- _Your instructions_:
Render every one of the lines below as a Markdown table with the columns No. and Line, numbering the rows in order and leaving out any blank lines.

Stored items
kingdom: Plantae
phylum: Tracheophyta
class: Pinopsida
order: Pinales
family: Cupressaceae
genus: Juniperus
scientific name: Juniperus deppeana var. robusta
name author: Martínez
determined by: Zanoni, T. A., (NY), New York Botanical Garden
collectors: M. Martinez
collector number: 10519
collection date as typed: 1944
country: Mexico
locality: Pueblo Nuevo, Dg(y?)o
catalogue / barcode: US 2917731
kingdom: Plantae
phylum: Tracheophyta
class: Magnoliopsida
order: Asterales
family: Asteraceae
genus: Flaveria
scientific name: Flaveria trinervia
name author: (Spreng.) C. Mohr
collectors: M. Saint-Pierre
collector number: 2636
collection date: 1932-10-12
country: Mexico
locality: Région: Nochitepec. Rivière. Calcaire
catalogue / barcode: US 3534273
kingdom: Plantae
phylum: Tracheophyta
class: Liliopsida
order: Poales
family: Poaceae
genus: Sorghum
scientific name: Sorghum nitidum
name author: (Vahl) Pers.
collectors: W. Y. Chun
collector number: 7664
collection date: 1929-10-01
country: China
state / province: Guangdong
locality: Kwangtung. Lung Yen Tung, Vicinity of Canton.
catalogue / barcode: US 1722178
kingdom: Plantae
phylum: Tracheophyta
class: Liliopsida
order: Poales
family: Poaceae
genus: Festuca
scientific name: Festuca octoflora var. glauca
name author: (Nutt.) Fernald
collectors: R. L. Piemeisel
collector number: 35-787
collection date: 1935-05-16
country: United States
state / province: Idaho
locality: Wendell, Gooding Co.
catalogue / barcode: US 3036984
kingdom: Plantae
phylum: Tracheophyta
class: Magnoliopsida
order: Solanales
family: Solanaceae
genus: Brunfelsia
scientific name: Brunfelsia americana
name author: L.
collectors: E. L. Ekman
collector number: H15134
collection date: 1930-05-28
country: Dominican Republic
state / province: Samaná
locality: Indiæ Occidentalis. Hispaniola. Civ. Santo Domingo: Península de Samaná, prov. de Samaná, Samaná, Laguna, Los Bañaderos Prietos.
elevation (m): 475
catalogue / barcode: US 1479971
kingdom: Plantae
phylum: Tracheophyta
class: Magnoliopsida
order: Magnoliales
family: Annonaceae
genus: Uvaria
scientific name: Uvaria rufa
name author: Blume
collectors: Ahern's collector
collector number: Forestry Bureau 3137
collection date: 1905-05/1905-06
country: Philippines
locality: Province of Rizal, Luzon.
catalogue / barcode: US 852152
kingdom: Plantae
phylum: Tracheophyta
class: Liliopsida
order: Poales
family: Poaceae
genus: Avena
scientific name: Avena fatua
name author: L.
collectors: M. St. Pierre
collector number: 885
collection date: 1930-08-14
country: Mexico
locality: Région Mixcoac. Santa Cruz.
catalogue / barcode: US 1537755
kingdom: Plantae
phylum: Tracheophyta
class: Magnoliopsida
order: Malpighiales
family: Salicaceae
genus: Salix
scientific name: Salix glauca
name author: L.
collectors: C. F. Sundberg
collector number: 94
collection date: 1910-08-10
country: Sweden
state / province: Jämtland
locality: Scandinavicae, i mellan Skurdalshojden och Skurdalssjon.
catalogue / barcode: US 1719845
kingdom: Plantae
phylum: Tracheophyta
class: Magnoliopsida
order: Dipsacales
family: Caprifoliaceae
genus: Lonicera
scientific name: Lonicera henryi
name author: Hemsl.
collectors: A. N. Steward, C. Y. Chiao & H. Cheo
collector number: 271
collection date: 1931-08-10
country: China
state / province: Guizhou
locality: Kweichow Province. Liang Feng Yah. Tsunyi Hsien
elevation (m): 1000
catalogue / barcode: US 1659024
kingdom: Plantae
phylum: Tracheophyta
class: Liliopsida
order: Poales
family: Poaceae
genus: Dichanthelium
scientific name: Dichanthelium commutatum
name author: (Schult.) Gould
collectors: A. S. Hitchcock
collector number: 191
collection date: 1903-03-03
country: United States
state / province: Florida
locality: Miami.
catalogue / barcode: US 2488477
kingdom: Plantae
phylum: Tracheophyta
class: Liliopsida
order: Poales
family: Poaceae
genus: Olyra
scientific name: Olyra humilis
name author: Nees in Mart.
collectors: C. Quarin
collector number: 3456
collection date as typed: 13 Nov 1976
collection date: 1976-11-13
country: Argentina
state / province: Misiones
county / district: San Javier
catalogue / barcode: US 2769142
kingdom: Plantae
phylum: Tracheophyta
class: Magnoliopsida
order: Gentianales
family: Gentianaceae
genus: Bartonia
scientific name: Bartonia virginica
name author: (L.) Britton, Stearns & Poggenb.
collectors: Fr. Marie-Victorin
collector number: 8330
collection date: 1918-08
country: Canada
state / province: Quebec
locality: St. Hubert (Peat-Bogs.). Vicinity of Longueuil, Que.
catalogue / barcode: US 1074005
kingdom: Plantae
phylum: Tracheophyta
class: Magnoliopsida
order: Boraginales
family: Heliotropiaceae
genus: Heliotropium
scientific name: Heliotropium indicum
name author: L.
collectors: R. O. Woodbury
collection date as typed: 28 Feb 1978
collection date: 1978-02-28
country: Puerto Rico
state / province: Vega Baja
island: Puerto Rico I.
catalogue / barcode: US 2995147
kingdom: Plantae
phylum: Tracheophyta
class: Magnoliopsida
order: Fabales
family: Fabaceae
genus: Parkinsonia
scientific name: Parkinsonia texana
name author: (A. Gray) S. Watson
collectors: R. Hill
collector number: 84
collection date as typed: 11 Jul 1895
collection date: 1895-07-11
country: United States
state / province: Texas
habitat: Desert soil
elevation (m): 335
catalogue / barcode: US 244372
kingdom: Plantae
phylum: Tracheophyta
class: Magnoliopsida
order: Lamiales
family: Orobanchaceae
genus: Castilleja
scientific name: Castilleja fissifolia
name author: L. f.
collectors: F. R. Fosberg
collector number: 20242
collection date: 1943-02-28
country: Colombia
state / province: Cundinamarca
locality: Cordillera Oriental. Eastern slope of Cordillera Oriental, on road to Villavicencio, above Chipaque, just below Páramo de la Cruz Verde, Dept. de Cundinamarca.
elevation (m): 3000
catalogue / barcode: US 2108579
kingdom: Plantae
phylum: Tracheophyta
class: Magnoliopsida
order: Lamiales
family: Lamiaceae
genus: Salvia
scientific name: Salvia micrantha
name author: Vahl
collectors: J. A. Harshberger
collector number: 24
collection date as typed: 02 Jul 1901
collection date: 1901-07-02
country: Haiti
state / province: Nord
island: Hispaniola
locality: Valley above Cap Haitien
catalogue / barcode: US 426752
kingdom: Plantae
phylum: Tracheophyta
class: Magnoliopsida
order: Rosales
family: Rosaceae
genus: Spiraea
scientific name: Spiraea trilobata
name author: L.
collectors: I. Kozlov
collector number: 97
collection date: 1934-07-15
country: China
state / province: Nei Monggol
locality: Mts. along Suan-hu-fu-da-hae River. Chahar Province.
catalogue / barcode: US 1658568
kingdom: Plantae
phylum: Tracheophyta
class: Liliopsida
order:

- _Result_:
| No. | Line |
|---|---|
| 1 | kingdom: Plantae |
| 2 | phylum: Tracheophyta |
| 3 | class: Pinopsida |
| 4 | order: Pinales |
| 5 | family: Cupressaceae |
| 6 | genus: Juniperus |
| 7 | scientific name: Juniperus deppeana var. robusta |
| 8 | name author: Martínez |
| 9 | determined by: Zanoni, T. A., (NY), New York Botanical Garden |
| 10 | collectors: M. Martinez |
| 11 | collector number: 10519 |
| 12 | collection date as typed: 1944 |
| 13 | country: Mexico |
| 14 | locality: Pueblo Nuevo, Dg(y?)o |
| 15 | catalogue / barcode: US 2917731 |
| 16 | kingdom: Plantae |
| 17 | phylum: Tracheophyta |
| 18 | class: Magnoliopsida |
| 19 | order: Asterales |
| 20 | family: Asteraceae |
| 21 | genus: Flaveria |
| 22 | scientific name: Flaveria trinervia |
| 23 | name author: (Spreng.) C. Mohr |
| 24 | collectors: M. Saint-Pierre |
| 25 | collector number: 2636 |
| 26 | collection date: 1932-10-12 |
| 27 | country: Mexico |
| 28 | locality: Région: Nochitepec. Rivière. Calcaire |
| 29 | catalogue / barcode: US 3534273 |
| 30 | kingdom: Plantae |
| 31 | phylum: Tracheophyta |
| 32 | class: Liliopsida |
| 33 | order: Poales |
| 34 | family: Poaceae |
| 35 | genus: Sorghum |
| 36 | scientific name: Sorghum nitidum |
| 37 | name author: (Vahl) Pers. |
| 38 | collectors: W. Y. Chun |
| 39 | collector number: 7664 |
| 40 | collection date: 1929-10-01 |
| 41 | country: China |
| 42 | state / province: Guangdong |
| 43 | locality: Kwangtung. Lung Yen Tung, Vicinity of Canton. |
| 44 | catalogue / barcode: US 1722178 |
| 45 | kingdom: Plantae |
| 46 | phylum: Tracheophyta |
| 47 | class: Liliopsida |
| 48 | order: Poales |
| 49 | family: Poaceae |
| 50 | genus: Festuca |
| 51 | scientific name: Festuca octoflora var. glauca |
| 52 | name author: (Nutt.) Fernald |
| 53 | collectors: R. L. Piemeisel |
| 54 | collector number: 35-787 |
| 55 | collection date: 1935-05-16 |
| 56 | country: United States |
| 57 | state / province: Idaho |
| 58 | locality: Wendell, Gooding Co. |
| 59 | catalogue / barcode: US 3036984 |
| 60 | kingdom: Plantae |
| 61 | phylum: Tracheophyta |
| 62 | class: Magnoliopsida |
| 63 | order: Solanales |
| 64 | family: Solanaceae |
| 65 | genus: Brunfelsia |
| 66 | scientific name: Brunfelsia americana |
| 67 | name author: L. |
| 68 | collectors: E. L. Ekman |
| 69 | collector number: H15134 |
| 70 | collection date: 1930-05-28 |
| 71 | country: Dominican Republic |
| 72 | state / province: Samaná |
| 73 | locality: Indiæ Occidentalis. Hispaniola. Civ. Santo Domingo: Península de Samaná, prov. de Samaná, Samaná, Laguna, Los Bañaderos Prietos. |
| 74 | elevation (m): 475 |
| 75 | catalogue / barcode: US 1479971 |
| 76 | kingdom: Plantae |
| 77 | phylum: Tracheophyta |
| 78 | class: Magnoliopsida |
| 79 | order: Magnoliales |
| 80 | family: Annonaceae |
| 81 | genus: Uvaria |
| 82 | scientific name: Uvaria rufa |
| 83 | name author: Blume |
| 84 | collectors: Ahern's collector |
| 85 | collector number: Forestry Bureau 3137 |
| 86 | collection date: 1905-05/1905-06 |
| 87 | country: Philippines |
| 88 | locality: Province of Rizal, Luzon. |
| 89 | catalogue / barcode: US 852152 |
| 90 | kingdom: Plantae |
| 91 | phylum: Tracheophyta |
| 92 | class: Liliopsida |
| 93 | order: Poales |
| 94 | family: Poaceae |
| 95 | genus: Avena |
| 96 | scientific name: Avena fatua |
| 97 | name author: L. |
| 98 | collectors: M. St. Pierre |
| 99 | collector number: 885 |
| 100 | collection date: 1930-08-14 |
| 101 | country: Mexico |
| 102 | locality: Région Mixcoac. Santa Cruz. |
| 103 | catalogue / barcode: US 1537755 |
| 104 | kingdom: Plantae |
| 105 | phylum: Tracheophyta |
| 106 | class: Magnoliopsida |
| 107 | order: Malpighiales |
| 108 | family: Salicaceae |
| 109 | genus: Salix |
| 110 | scientific name: Salix glauca |
| 111 | name author: L. |
| 112 | collectors: C. F. Sundberg |
| 113 | collector number: 94 |
| 114 | collection date: 1910-08-10 |
| 115 | country: Sweden |
| 116 | state / province: Jämtland |
| 117 | locality: Scandinavicae, i mellan Skurdalshojden och Skurdalssjon. |
| 118 | catalogue / barcode: US 1719845 |
| 119 | kingdom: Plantae |
| 120 | phylum: Tracheophyta |
| 121 | class: Magnoliopsida |
| 122 | order: Dipsacales |
| 123 | family: Caprifoliaceae |
| 124 | genus: Lonicera |
| 125 | scientific name: Lonicera henryi |
| 126 | name author: Hemsl. |
| 127 | collectors: A. N. Steward, C. Y. Chiao & H. Cheo |
| 128 | collector number: 271 |
| 129 | collection date: 1931-08-10 |
| 130 | country: China |
| 131 | state / province: Guizhou |
| 132 | locality: Kweichow Province. Liang Feng Yah. Tsunyi Hsien |
| 133 | elevation (m): 1000 |
| 134 | catalogue / barcode: US 1659024 |
| 135 | kingdom: Plantae |
| 136 | phylum: Tracheophyta |
| 137 | class: Liliopsida |
| 138 | order: Poales |
| 139 | family: Poaceae |
| 140 | genus: Dichanthelium |
| 141 | scientific name: Dichanthelium commutatum |
| 142 | name author: (Schult.) Gould |
| 143 | collectors: A. S. Hitchcock |
| 144 | collector number: 191 |
| 145 | collection date: 1903-03-03 |
| 146 | country: United States |
| 147 | state / province: Florida |
| 148 | locality: Miami. |
| 149 | catalogue / barcode: US 2488477 |
| 150 | kingdom: Plantae |
| 151 | phylum: Tracheophyta |
| 152 | class: Liliopsida |
| 153 | order: Poales |
| 154 | family: Poaceae |
| 155 | genus: Olyra |
| 156 | scientific name: Olyra humilis |
| 157 | name author: Nees in Mart. |
| 158 | collectors: C. Quarin |
| 159 | collector number: 3456 |
| 160 | collection date as typed: 13 Nov 1976 |
| 161 | collection date: 1976-11-13 |
| 162 | country: Argentina |
| 163 | state / province: Misiones |
| 164 | county / district: San Javier |
| 165 | catalogue / barcode: US 2769142 |
| 166 | kingdom: Plantae |
| 167 | phylum: Tracheophyta |
| 168 | class: Magnoliopsida |
| 169 | order: Gentianales |
| 170 | family: Gentianaceae |
| 171 | genus: Bartonia |
| 172 | scientific name: Bartonia virginica |
| 173 | name author: (L.) Britton, Stearns & Poggenb. |
| 174 | collectors: Fr. Marie-Victorin |
| 175 | collector number: 8330 |
| 176 | collection date: 1918-08 |
| 177 | country: Canada |
| 178 | state / province: Quebec |
| 179 | locality: St. Hubert (Peat-Bogs.). Vicinity of Longueuil, Que. |
| 180 | catalogue / barcode: US 1074005 |
| 181 | kingdom: Plantae |
| 182 | phylum: Tracheophyta |
| 183 | class: Magnoliopsida |
| 184 | order: Boraginales |
| 185 | family: Heliotropiaceae |
| 186 | genus: Heliotropium |
| 187 | scientific name: Heliotropium indicum |
| 188 | name author: L. |
| 189 | collectors: R. O. Woodbury |
| 190 | collection date as typed: 28 Feb 1978 |
| 191 | collection date: 1978-02-28 |
| 192 | country: Puerto Rico |
| 193 | state / province: Vega Baja |
| 194 | island: Puerto Rico I. |
| 195 | catalogue / barcode: US 2995147 |
| 196 | kingdom: Plantae |
| 197 | phylum: Tracheophyta |
| 198 | class: Magnoliopsida |
| 199 | order: Fabales |
| 200 | family: Fabaceae |
| 201 | genus: Parkinsonia |
| 202 | scientific name: Parkinsonia texana |
| 203 | name author: (A. Gray) S. Watson |
| 204 | collectors: R. Hill |
| 205 | collector number: 84 |
| 206 | collection date as typed: 11 Jul 1895 |
| 207 | collection date: 1895-07-11 |
| 208 | country: United States |
| 209 | state / province: Texas |
| 210 | habitat: Desert soil |
| 211 | elevation (m): 335 |
| 212 | catalogue / barcode: US 244372 |
| 213 | kingdom: Plantae |
| 214 | phylum: Tracheophyta |
| 215 | class: Magnoliopsida |
| 216 | order: Lamiales |
| 217 | family: Orobanchaceae |
| 218 | genus: Castilleja |
| 219 | scientific name: Castilleja fissifolia |
| 220 | name author: L. f. |
| 221 | collectors: F. R. Fosberg |
| 222 | collector number: 20242 |
| 223 | collection date: 1943-02-28 |
| 224 | country: Colombia |
| 225 | state / province: Cundinamarca |
| 226 | locality: Cordillera Oriental. Eastern slope of Cordillera Oriental, on road to Villavicencio, above Chipaque, just below Páramo de la Cruz Verde, Dept. de Cundinamarca. |
| 227 | elevation (m): 3000 |
| 228 | catalogue / barcode: US 2108579 |
| 229 | kingdom: Plantae |
| 230 | phylum: Tracheophyta |
| 231 | class: Magnoliopsida |
| 232 | order: Lamiales |
| 233 | family: Lamiaceae |
| 234 | genus: Salvia |
| 235 | scientific name: Salvia micrantha |
| 236 | name author: Vahl |
| 237 | collectors: J. A. Harshberger |
| 238 | collector number: 24 |
| 239 | collection date as typed: 02 Jul 1901 |
| 240 | collection date: 1901-07-02 |
| 241 | country: Haiti |
| 242 | state / province: Nord |
| 243 | island: Hispaniola |
| 244 | locality: Valley above Cap Haitien |
| 245 | catalogue / barcode: US 426752 |
| 246 | kingdom: Plantae |
| 247 | phylum: Tracheophyta |
| 248 | class: Magnoliopsida |
| 249 | order: Rosales |
| 250 | family: Rosaceae |
| 251 | genus: Spiraea |
| 252 | scientific name: Spiraea trilobata |
| 253 | name author: L. |
| 254 | collectors: I. Kozlov |
| 255 | collector number: 97 |
| 256 | collection date: 1934-07-15 |
| 257 | country: China |
| 258 | state / province: Nei Monggol |
| 259 | locality: Mts. along Suan-hu-fu-da-hae River. Chahar Province. |
| 260 | catalogue / barcode: US 1658568 |
| 261 | kingdom: Plantae |
| 262 | phylum: Tracheophyta |
| 263 | class: Liliopsida |
| 264 | order: |